Enchantement du Samedi saint. La source jaillie du chaos reste sans direction. Est-ce le résidu de l'amour du Fils qui, épanché jusqu'à la dernière goutte — car tout contenant s'est brisé et le monde, le vieux monde, a passé —, cherche à remonter vers le Père à travers le néant ombreux ? Ou bien cet amour, sans force, inconscient, coule-t-il, malgré tout, en direction opposée, à la rencontre d'une nouvelle création, pas du tout subsistante encore, encore informe, même pas encore mise au monde ? Protoplasme s'engendrant lui-même, le premier germe des nouveaux cieux et de la nouvelle terre ? À présent la source jaillit toujours plus abondante.

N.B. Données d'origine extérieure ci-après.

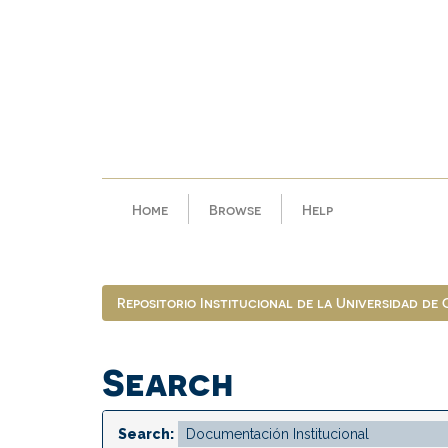
Skip
navigation
Home
Browse
Help
Repositorio Institucional de la Universidad de
Search
Search:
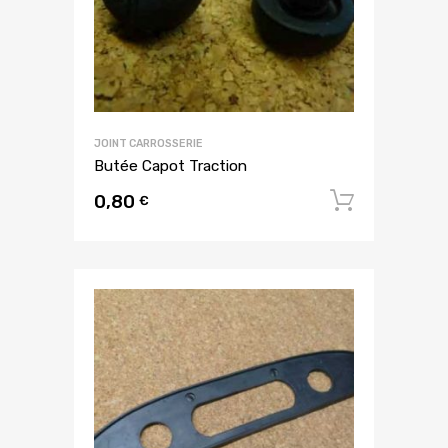
JOINT CARROSSERIE
Butée Capot Traction
0,80
Ajouter
€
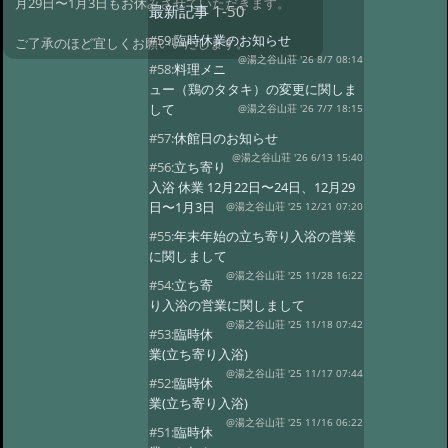
月29日〜1月3日もお休みさせていただきます。
最新記事
1-50
#59:
臨時休業のお知らせ
ご了承のほど宜しくお願いいたします。
@湯之谷山荘 '26 8/7 08:14
#58:
料理メニ
ュー（鶏のタタキ）の変更に関しま
して
@湯之谷山荘 '26 7/7 18:15
#57:
休館日のお知らせ
@湯之谷山荘 '26 6/13 15:40
#56:
立ち寄り
入浴 休業 12月22日〜24日、12月29
日〜1月3日
@湯之谷山荘 '25 12/21 07:20
#55:
年末年始の立ち寄り入浴の営業
に関しまして
@湯之谷山荘 '25 11/28 16:22
#54:
立ち寄
り入浴の営業に関しまして
@湯之谷山荘 '25 11/18 07:42
#53:
臨時休
業(立ち寄り入浴)
@湯之谷山荘 '25 11/17 07:44
#52:
臨時休
業(立ち寄り入浴)
@湯之谷山荘 '25 11/16 06:22
#51:
臨時休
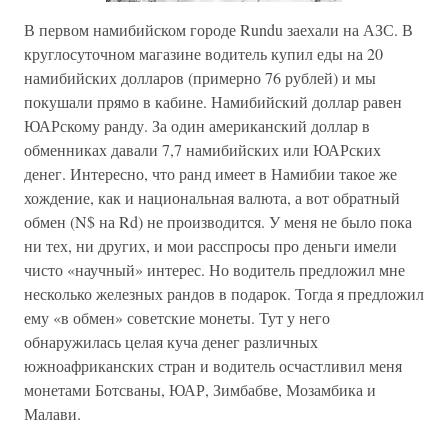
В первом намибийском городе Rundu заехали на АЗС. В
круглосуточном магазине водитель купил еды на 20
намибийских долларов (примерно 76 рублей) и мы
покушали прямо в кабине. Намибийский доллар равен
ЮАРскому ранду. За один американский доллар в
обменниках давали 7,7 намибийских или ЮАРских
денег. Интересно, что ранд имеет в Намибии такое же
хождение, как и национальная валюта, а вот обратный
обмен (N$ на Rd) не производится. У меня не было пока
ни тех, ни других, и мои расспросы про деньги имели
чисто «научный» интерес. Но водитель предложил мне
несколько железных рандов в подарок. Тогда я предложил
ему «в обмен» советские монеты. Тут у него
обнаружилась целая куча денег различных
южноафриканских стран и водитель осчастливил меня
монетами Ботсваны, ЮАР, Зимбабве, Мозамбика и
Малави.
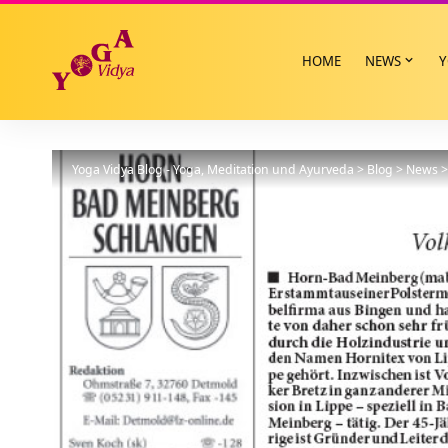
HOME
NEWS
Y
Yoga Vidya Blog - Yoga, Meditation und Ayurveda
>
Blog
>
News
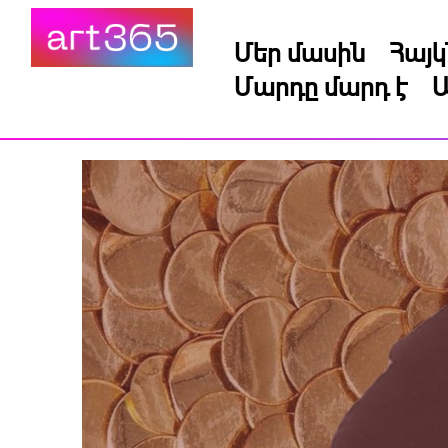
Մեր մասին
Հայ
Մարդը մարդ է
Ա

Certainement elle s'échappe d'une plaie, elle est comme la fleur, le fruit d'une plaie, elle s'élance de cette plaie comme un arbre. Mais la plaie n'est plus douloureuse, le temps de la souffrance est depuis longtemps écoulé, l'origine est dépassée, d'hier date l'éclosion de la source d'aujourd'hui. Ce qui s'épanche à présent, ce n'est plus la souffrance qui souffre, c'est la souffrance soufferte. Non plus l'amour qui offre, mais l'amour offert. Seule la plaie est là : béante, porte grande ouverte, chaos, nada, d'où la source s'écoule au-dehors. Plus jamais cette porte ne se fermera. De même que la première création n'a jamais été qu'un jaillissement toujours nouveau sortant du néant, ainsi ce monde nouveau, non encore enfanté, compris dans le premier jaillissement créateur, ne surgira jamais d'ailleurs que de la plaie qui ne se fermera plus. Toute figure, à l'avenir, s'élèvera de ce vide béant, toute santé tirera sa force de la plaie créatrice. Arc de triomphe de la vie plein de majesté ! Les armées de la grâce, cuirassées d'or, débouchent de toi, portant des lances de feu. Grotte profonde d'où s'échappe le fleuve de vie ! Intarissables, les flots se pressent pour sortir de toi, éternellement flots d'eau et de sang, baptisant les cœurs païens, étanchant la soif des âmes altérées, déferlant sur les déserts du péché, répandant des richesses surabondantes, remplissant à déborder tout contenant, comblant à l'excès tout désir.